SCHIENE regional - Bahnthemen Südwest

© 2009 by Frank-D. Paßlick, Gengenbach
 

Offenburg und der modal split:
Politische Willenbekundungen hinken hoffnungslos hinterher

Weichenstellungen?

Im Mai 2000 wurde der neue ZOB in Offenburg eingeweiht, im Herbst 2001 der Haltepunkt Kreisschulzentrum, 2005 der ÖPNV-Innovationspreis empfangen. Alles Bestens? - Leider nicht. Sieht man genau hin, denn sind selbst vermeindlich gute Nachrichten aus dem Offenburger Gemeinderat weniger erfreulich.
 

Die genannten Baumaßnahmen zur Verbesserung der ÖPNV-Situation in Offenburg waren beide wichtig, aber gelungen sind sie nicht. Weder die Anliegen der Busunternehmen noch die Aussagen von Verkehrspsychologen wurden beim Bau des ZOB berücksichtigt. Von anderer Seite wurden vielmehr dem Busverkehr durch die Fußgängerzone immer wieder Steine in den Weg gelegt, von Sperrungen für die Präsentationen der Autohäuser in der Innenstadt ganz abgesehen.

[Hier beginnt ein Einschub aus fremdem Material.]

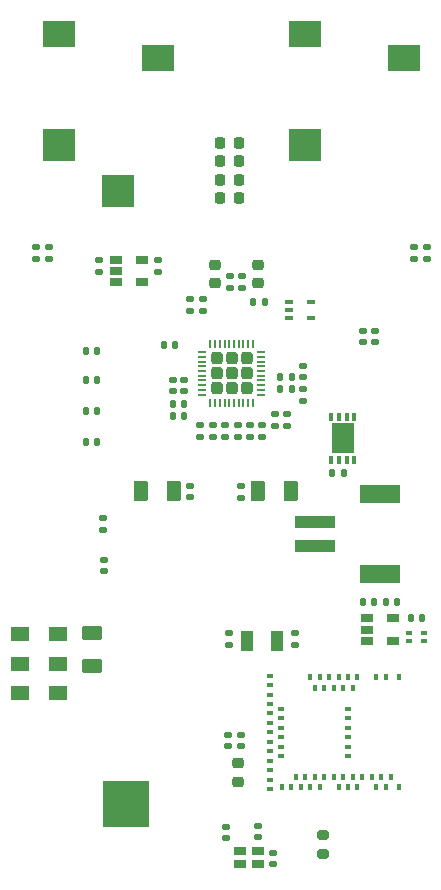
<source format=gbr>
%TF.GenerationSoftware,KiCad,Pcbnew,7.0.1-0*%
%TF.CreationDate,2024-02-14T11:54:31-05:00*%
%TF.ProjectId,Tympan_Rev_F,54796d70-616e-45f5-9265-765f462e6b69,rev?*%
%TF.SameCoordinates,Original*%
%TF.FileFunction,Paste,Top*%
%TF.FilePolarity,Positive*%
%FSLAX46Y46*%
G04 Gerber Fmt 4.6, Leading zero omitted, Abs format (unit mm)*
G04 Created by KiCad (PCBNEW 7.0.1-0) date 2024-02-14 11:54:31*
%MOMM*%
%LPD*%
G01*
G04 APERTURE LIST*
G04 Aperture macros list*
%AMRoundRect*
0 Rectangle with rounded corners*
0 $1 Rounding radius*
0 $2 $3 $4 $5 $6 $7 $8 $9 X,Y pos of 4 corners*
0 Add a 4 corners polygon primitive as box body*
4,1,4,$2,$3,$4,$5,$6,$7,$8,$9,$2,$3,0*
0 Add four circle primitives for the rounded corners*
1,1,$1+$1,$2,$3*
1,1,$1+$1,$4,$5*
1,1,$1+$1,$6,$7*
1,1,$1+$1,$8,$9*
0 Add four rect primitives between the rounded corners*
20,1,$1+$1,$2,$3,$4,$5,0*
20,1,$1+$1,$4,$5,$6,$7,0*
20,1,$1+$1,$6,$7,$8,$9,0*
20,1,$1+$1,$8,$9,$2,$3,0*%
G04 Aperture macros list end*
%ADD10R,3.500000X1.000000*%
%ADD11R,3.400000X1.500000*%
%ADD12R,2.800000X2.200000*%
%ADD13R,2.800000X2.800000*%
%ADD14R,1.600000X1.200000*%
%ADD15RoundRect,0.147500X0.147500X0.172500X-0.147500X0.172500X-0.147500X-0.172500X0.147500X-0.172500X0*%
%ADD16RoundRect,0.147500X-0.172500X0.147500X-0.172500X-0.147500X0.172500X-0.147500X0.172500X0.147500X0*%
%ADD17RoundRect,0.147500X0.172500X-0.147500X0.172500X0.147500X-0.172500X0.147500X-0.172500X-0.147500X0*%
%ADD18RoundRect,0.250000X-0.375000X-0.625000X0.375000X-0.625000X0.375000X0.625000X-0.375000X0.625000X0*%
%ADD19RoundRect,0.250000X0.375000X0.625000X-0.375000X0.625000X-0.375000X-0.625000X0.375000X-0.625000X0*%
%ADD20RoundRect,0.250000X0.625000X-0.375000X0.625000X0.375000X-0.625000X0.375000X-0.625000X-0.375000X0*%
%ADD21RoundRect,0.218750X-0.218750X-0.256250X0.218750X-0.256250X0.218750X0.256250X-0.218750X0.256250X0*%
%ADD22RoundRect,0.218750X0.218750X0.256250X-0.218750X0.256250X-0.218750X-0.256250X0.218750X-0.256250X0*%
%ADD23R,1.060000X0.650000*%
%ADD24R,0.650000X0.400000*%
%ADD25RoundRect,0.250000X0.260000X-0.260000X0.260000X0.260000X-0.260000X0.260000X-0.260000X-0.260000X0*%
%ADD26RoundRect,0.050000X0.050000X-0.325000X0.050000X0.325000X-0.050000X0.325000X-0.050000X-0.325000X0*%
%ADD27RoundRect,0.050000X0.325000X-0.050000X0.325000X0.050000X-0.325000X0.050000X-0.325000X-0.050000X0*%
%ADD28RoundRect,0.218750X-0.256250X0.218750X-0.256250X-0.218750X0.256250X-0.218750X0.256250X0.218750X0*%
%ADD29RoundRect,0.218750X0.256250X-0.218750X0.256250X0.218750X-0.256250X0.218750X-0.256250X-0.218750X0*%
%ADD30RoundRect,0.147500X-0.147500X-0.172500X0.147500X-0.172500X0.147500X0.172500X-0.147500X0.172500X0*%
%ADD31R,0.500000X0.400000*%
%ADD32R,0.350000X0.700000*%
%ADD33R,1.960000X2.560000*%
%ADD34R,1.000000X0.800000*%
%ADD35R,4.000000X4.000000*%
%ADD36RoundRect,0.140000X0.170000X-0.140000X0.170000X0.140000X-0.170000X0.140000X-0.170000X-0.140000X0*%
%ADD37RoundRect,0.140000X-0.170000X0.140000X-0.170000X-0.140000X0.170000X-0.140000X0.170000X0.140000X0*%
%ADD38RoundRect,0.200000X0.275000X-0.200000X0.275000X0.200000X-0.275000X0.200000X-0.275000X-0.200000X0*%
%ADD39R,0.400000X0.600000*%
%ADD40R,0.600000X0.400000*%
%ADD41RoundRect,0.225000X0.250000X-0.225000X0.250000X0.225000X-0.250000X0.225000X-0.250000X-0.225000X0*%
%ADD42R,1.000000X1.800000*%
G04 APERTURE END LIST*
D10*
X160450000Y-104800000D03*
X160450000Y-102800000D03*
D11*
X166000000Y-107150000D03*
X166000000Y-100450000D03*
D12*
X159600000Y-61500000D03*
D13*
X159600000Y-70900000D03*
D12*
X168000000Y-63500000D03*
X138800000Y-61500000D03*
D13*
X138800000Y-70900000D03*
D12*
X147200000Y-63500000D03*
D13*
X143750000Y-74800000D03*
D14*
X135475000Y-112300000D03*
X135475000Y-114800000D03*
X135475000Y-117300000D03*
X138675000Y-112300000D03*
X138675000Y-114800000D03*
X138675000Y-117300000D03*
D15*
X142035000Y-88350000D03*
X141065000Y-88350000D03*
X142035000Y-90800000D03*
X141065000Y-90800000D03*
X142035000Y-93400000D03*
X141065000Y-93400000D03*
D16*
X169925000Y-79515000D03*
X169925000Y-80485000D03*
X137925000Y-79515000D03*
X137925000Y-80485000D03*
X142200000Y-80615000D03*
X142200000Y-81585000D03*
X168875000Y-79515000D03*
X168875000Y-80485000D03*
X136850000Y-79515000D03*
X136850000Y-80485000D03*
X147150000Y-80615000D03*
X147150000Y-81585000D03*
D17*
X142500000Y-103435000D03*
X142500000Y-102465000D03*
D18*
X145700000Y-100200000D03*
X148500000Y-100200000D03*
D19*
X158400001Y-100200000D03*
X155600001Y-100200000D03*
D20*
X141600000Y-115000000D03*
X141600000Y-112200000D03*
D21*
X152412500Y-73800000D03*
X153987500Y-73800000D03*
X152412500Y-72250000D03*
X153987500Y-72250000D03*
D22*
X153987500Y-75350000D03*
X152412500Y-75350000D03*
X153987500Y-70700000D03*
X152412500Y-70700000D03*
D17*
X149900000Y-100685000D03*
X149900000Y-99715000D03*
X154200000Y-100735000D03*
X154200000Y-99765000D03*
D16*
X155600000Y-128500000D03*
X155600000Y-129470000D03*
X156900000Y-130780000D03*
X156900000Y-131750000D03*
X152950000Y-128600000D03*
X152950000Y-129570000D03*
D23*
X143600000Y-80600000D03*
X143600000Y-81550000D03*
X143600000Y-82500000D03*
X145800000Y-82500000D03*
X145800000Y-80600000D03*
D24*
X158250000Y-84200000D03*
X158250000Y-84850000D03*
X158250000Y-85500000D03*
X160150000Y-85500000D03*
X160150000Y-84200000D03*
D25*
X152130000Y-91470000D03*
X153400000Y-91470000D03*
X154670000Y-91470000D03*
X152130000Y-90200000D03*
X153400000Y-90200000D03*
X154670000Y-90200000D03*
X152130000Y-88930000D03*
X153400000Y-88930000D03*
X154670000Y-88930000D03*
D26*
X151600000Y-92675000D03*
X152000000Y-92675000D03*
X152400000Y-92675000D03*
X152800000Y-92675000D03*
X153200000Y-92675000D03*
X153600000Y-92675000D03*
X154000000Y-92675000D03*
X154400000Y-92675000D03*
X154800000Y-92675000D03*
X155200000Y-92675000D03*
D27*
X155875000Y-92000000D03*
X155875000Y-91600000D03*
X155875000Y-91200000D03*
X155875000Y-90800000D03*
X155875000Y-90400000D03*
X155875000Y-90000000D03*
X155875000Y-89600000D03*
X155875000Y-89200000D03*
X155875000Y-88800000D03*
X155875000Y-88400000D03*
D26*
X155200000Y-87725000D03*
X154800000Y-87725000D03*
X154400000Y-87725000D03*
X154000000Y-87725000D03*
X153600000Y-87725000D03*
X153200000Y-87725000D03*
X152800000Y-87725000D03*
X152400000Y-87725000D03*
X152000000Y-87725000D03*
X151600000Y-87725000D03*
D27*
X150925000Y-88400000D03*
X150925000Y-88800000D03*
X150925000Y-89200000D03*
X150925000Y-89600000D03*
X150925000Y-90000000D03*
X150925000Y-90400000D03*
X150925000Y-90800000D03*
X150925000Y-91200000D03*
X150925000Y-91600000D03*
X150925000Y-92000000D03*
D16*
X159450000Y-89580000D03*
X159450000Y-90550000D03*
D17*
X159450000Y-92520000D03*
X159450000Y-91550000D03*
D28*
X152000000Y-81000000D03*
X152000000Y-82575000D03*
D29*
X155650000Y-82575000D03*
X155650000Y-81000000D03*
D15*
X158485000Y-91550000D03*
X157515000Y-91550000D03*
X158485000Y-90550000D03*
X157515000Y-90550000D03*
D17*
X151800000Y-95585000D03*
X151800000Y-94615000D03*
X156000000Y-95585000D03*
X156000000Y-94615000D03*
X154950000Y-95585000D03*
X154950000Y-94615000D03*
X153900000Y-95585000D03*
X153900000Y-94615000D03*
X152850000Y-95585000D03*
X152850000Y-94615000D03*
X150750000Y-95585000D03*
X150750000Y-94615000D03*
X153300000Y-82935000D03*
X153300000Y-81965000D03*
X154300000Y-82935000D03*
X154300000Y-81965000D03*
D30*
X155215000Y-84150000D03*
X156185000Y-84150000D03*
D17*
X150950000Y-84885000D03*
X150950000Y-83915000D03*
D15*
X148635000Y-87800000D03*
X147665000Y-87800000D03*
D16*
X148400000Y-90765000D03*
X148400000Y-91735000D03*
D15*
X149385000Y-92800000D03*
X148415000Y-92800000D03*
X149385000Y-93850000D03*
X148415000Y-93850000D03*
D17*
X157100000Y-94635000D03*
X157100000Y-93665000D03*
X158100000Y-94635000D03*
X158100000Y-93665000D03*
D16*
X149900000Y-83915000D03*
X149900000Y-84885000D03*
X149400000Y-90765000D03*
X149400000Y-91735000D03*
D23*
X164850000Y-110950000D03*
X164850000Y-111900000D03*
X164850000Y-112850000D03*
X167050000Y-112850000D03*
X167050000Y-110950000D03*
D30*
X168565000Y-110950000D03*
X169535000Y-110950000D03*
D15*
X167435000Y-109550000D03*
X166465000Y-109550000D03*
X165485000Y-109550000D03*
X164515000Y-109550000D03*
D31*
X168450000Y-112150000D03*
X169650000Y-112150000D03*
X168450000Y-112850000D03*
X169650000Y-112850000D03*
D16*
X142600000Y-106000000D03*
X142600000Y-106970000D03*
D15*
X162885000Y-98600000D03*
X161915000Y-98600000D03*
D17*
X164550000Y-87585000D03*
X164550000Y-86615000D03*
X165550000Y-87585000D03*
X165550000Y-86615000D03*
D32*
X161825000Y-97500000D03*
X162475000Y-97500000D03*
X163125000Y-97500000D03*
X163775000Y-97500000D03*
X163775000Y-93900000D03*
X163125000Y-93900000D03*
X162475000Y-93900000D03*
X161825000Y-93900000D03*
D33*
X162800000Y-95700000D03*
D34*
X154100000Y-130650000D03*
X155600000Y-130650000D03*
X155600000Y-131750000D03*
X154100000Y-131750000D03*
D15*
X142035000Y-96000000D03*
X141065000Y-96000000D03*
D35*
X144450000Y-126700000D03*
D36*
X153200000Y-113180000D03*
X153200000Y-112220000D03*
X158800000Y-113180000D03*
X158800000Y-112220000D03*
D37*
X153100000Y-120820000D03*
X153100000Y-121780000D03*
D38*
X161100000Y-130925000D03*
X161100000Y-129275000D03*
D39*
X167550000Y-115950000D03*
X166450000Y-115950000D03*
X165650000Y-115950000D03*
X164050000Y-115950000D03*
X163650000Y-116850000D03*
X163250000Y-115950000D03*
X162850000Y-116850000D03*
X162450000Y-115950000D03*
X162050000Y-116850000D03*
X161650000Y-115950000D03*
X161250000Y-116850000D03*
X160850000Y-115950000D03*
X160450000Y-116850000D03*
X160050000Y-115950000D03*
D40*
X156650000Y-115800000D03*
X156650000Y-116600000D03*
X156650000Y-117400000D03*
X156650000Y-118200000D03*
X157550000Y-118600000D03*
X156650000Y-119000000D03*
X157550000Y-119400000D03*
X156650000Y-119800000D03*
X157550000Y-120200000D03*
X156650000Y-120600000D03*
X157550000Y-121000000D03*
X156650000Y-121400000D03*
X157550000Y-121800000D03*
X156650000Y-122200000D03*
X157550000Y-122600000D03*
X156650000Y-123000000D03*
X156650000Y-123800000D03*
X156650000Y-124600000D03*
X156650000Y-125400000D03*
D39*
X157650000Y-125250000D03*
X158450000Y-125250000D03*
X158850000Y-124350000D03*
X159250000Y-125250000D03*
X159650000Y-124350000D03*
X160050000Y-125250000D03*
X160450000Y-124350000D03*
X160850000Y-125250000D03*
X161250000Y-124350000D03*
X162050000Y-124350000D03*
X162450000Y-125250000D03*
X162850000Y-124350000D03*
X163250000Y-125250000D03*
X163650000Y-124350000D03*
X164050000Y-125250000D03*
X164450000Y-124350000D03*
X165250000Y-124350000D03*
X165650000Y-125250000D03*
X166050000Y-124350000D03*
X166450000Y-125250000D03*
X166850000Y-124350000D03*
X167550000Y-125250000D03*
D40*
X163250000Y-118600000D03*
X163250000Y-119400000D03*
X163250000Y-120200000D03*
X163250000Y-121000000D03*
X163250000Y-121800000D03*
X163250000Y-122600000D03*
D41*
X153900000Y-124775000D03*
X153900000Y-123225000D03*
D42*
X154725000Y-112900000D03*
X157275000Y-112900000D03*
D37*
X154200000Y-120820000D03*
X154200000Y-121780000D03*
M02*

</source>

Nun ringen sich die Gemeinderäte Mitte Februar zum Beschluss eines "Integrierten Verkehrskonzepts" mit dem Zeithorizont 2025 durch: Der Anteil des Autoverkehrs in der Stadt soll von 48% auf 43% gesenkt, der des Busverkehrs von 4% auf 10% erhöht werden. Der Fahrradanteil am modal split soll von derzeit 25% auf 27% rasant anwachsen. Fußläufig sollen weiterhin 20% der Mobilitätsbedürfnisse befriedigt werden. Eine überwältigende Konzept- losigkeit! Immerhin wird der Auftrag zur Überarbeitung des Schlüsselbus-Fahrplans erteilt, der jahrelang eher den Anforderungen zur Optimierung der Fahrzeugumläufe als einer bedarfs- gerechten Bedienung der potenziellen Kundschaft genügte.

Viele Aktivitäten von ADFC, VCD u.a., aber auch erhebliche Anstrengungen der Stadt, haben Mitte der neunziger Jahr große Fortschritte für die Fahrradfahrer in Offenburg bewirkt. Durch neue Baumaßnahmen zur Bewältigung des anwachsenden Auto-Verkehrs werden die Radfahrer dagegen massiv behindert: Kreisverkehre entstehen an allen Ecken und Enden.

Wir hatten eine Zukunft - aber die liegt schon hinter uns.

Im Ortenaukreis gibt es ein ÖPNV-Verkehrsangebot mit vertakteten Fahrplänen, modernisierte Fahrzeuge bei Bus und Bahn sowie ein günstiges Tarifangebot des TGO. Trotzdem wirkt die Erziehung zum Autofahrer, denn selbst ein absolutes Halteverbot bricht oftmals nicht den vermeindlichen Anspruch auf einen Parkplatz vor dem Geschäft. Und die Geschäftswelt, vehementer Gegner der wünschenswerten Veränderung des modal split zu Ungunsten des motorisierten Individualverkehrs, belohnt einseitig den Autofahrer durch Erstattung von Parkgebühren (abgesehen von Stadtschlüsselchen). Wo bleibt der Service? Warum verständigen sich die Innenstadt-Händler nicht auf einen gemeinsamen Auslieferungsservice, unterstützt von der Stadtverwaltung, die Ansiedlungen auf der grünen Wiese mit hohen Auflagen versieht? Nun soll der Autoverkehr(santeil) in 16 Jahren um 5% reduziert werden - warum hat er überhaupt 48% erreicht? Politische Entscheidungen mit Augenmaß sind erforderlich, auch wenn sich die Einsicht zum Handeln sehr spät einstellt. Aber ein Zeithorizont von 16 Jahren lässt den notwendigen Nachholbedarf in Sachen modal split sehr schnell wieder aus den Augen verlieren.